PORT TOWNSEND — Volunteer pilots active in the Disaster Airlift Response Team will bring close to 3,000 pounds of donated food and non-perishable goods to the Jefferson County International Airport on Saturday.
The items will be picked up by the Jefferson County Food Banks Association and distributed to Brinnon, Quilcene, Tri-Area and Port Townsend locations, said Laura Guth, the aviation coordinator for Jefferson County’s Department of Emergency Management.
The exercise also serves as training for general aviators who could be part of a regional response to help provide supplies in more rural areas during emergencies, she said.
Guth said areas such as the North Olympic Peninsula could rely on these types of services for at least 30 days after a major disaster, such as a Cascadia Subduction Zone earthquake, occurs.

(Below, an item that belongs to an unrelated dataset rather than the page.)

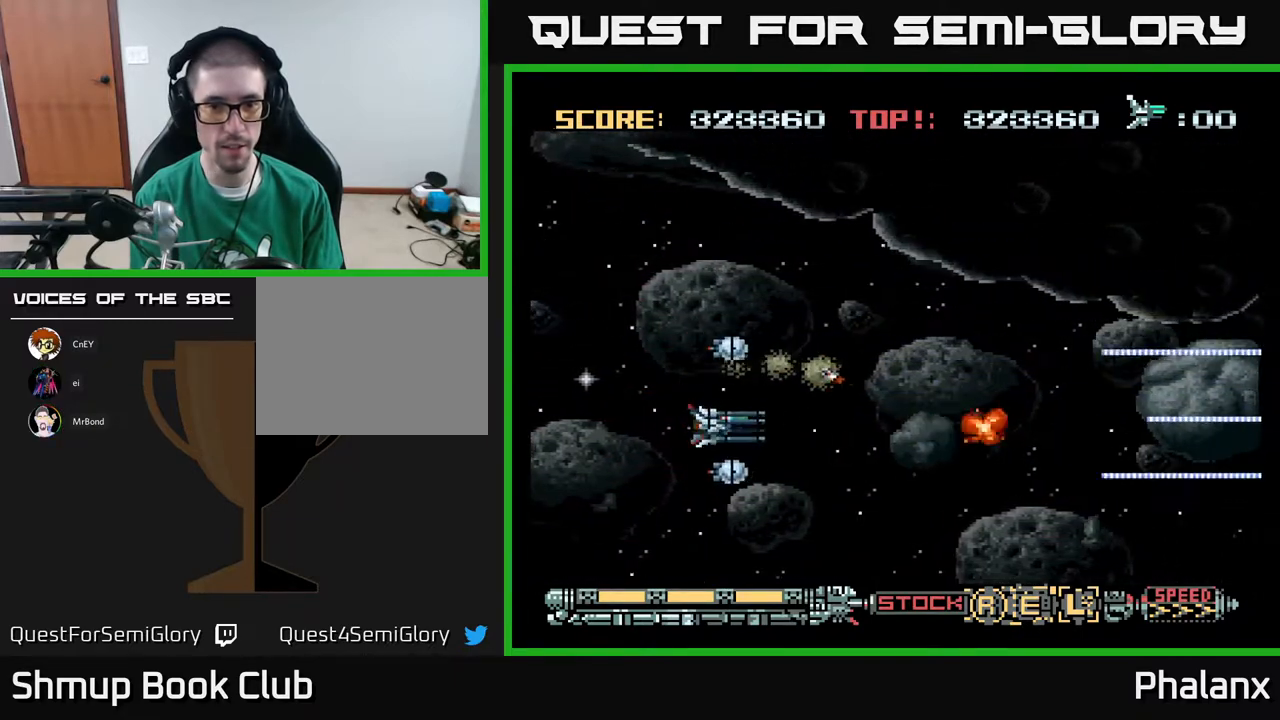
{"buttons": ["A", "DPAD_RIGHT"], "right_stick": "center", "events": [[150, "DPAD_DOWN", "down"], [400, "DPAD_DOWN", "up"], [400, "DPAD_LEFT", "up"], [467, "DPAD_RIGHT", "down"]]}
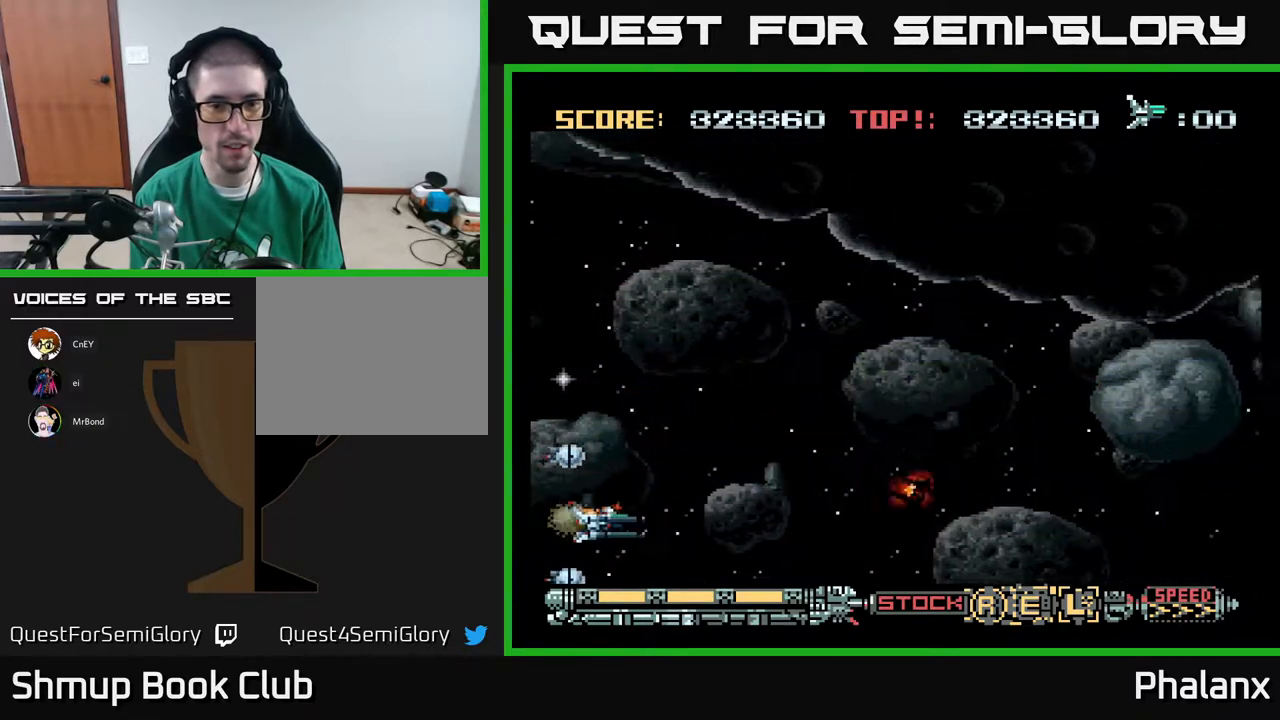
{"buttons": ["A", "DPAD_UP"], "right_stick": "center", "events": [[50, "DPAD_RIGHT", "up"], [267, "DPAD_RIGHT", "down"], [433, "DPAD_UP", "down"], [467, "DPAD_RIGHT", "up"]]}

“State and federal resources and going to go where they’re going to do the most good,” Guth said.
That generally means major transportation corridors such as Interstate 5 and Seattle, she said.
Several pilots will donate their time and aircraft for Saturday’s event, scheduled to begin at 9 a.m. at the airport, 191 Airport Cutoff Road, Port Townsend.
Incoming flights will be coming from Clallam and Kitsap counties as well as Bellingham, Walla Walla and California, Guth said.
“The idea is to learn whether it’s viable to fly stuff in and fly people out,” she said.
General aviation has been used in this manner in several recent natural disasters, including hurricanes in the Carolinas and flooding in Texas, Guth said.
Private aviators flew in the first search-and-rescue teams in the Bahamas plus 500,000 pounds of supplies following Hurricane Dorian earlier this month, she said.
Supplemental training for ground crews who want to help but aren’t used to dealing with aircraft also will be available on Saturday, Guth said.
The volunteers can be trained in Airport Community Emergency Response Team principles to work with the pilots, she said.
Clallam County was the receiving airport last year during the first event of its kind, although pilots will have to work with an uncontrolled airport — without a communications tower — at Jefferson County, Guth said.
“It’s going to be interesting to see how we can manage the traffic, although I have full confidence we’ll be able to do it.”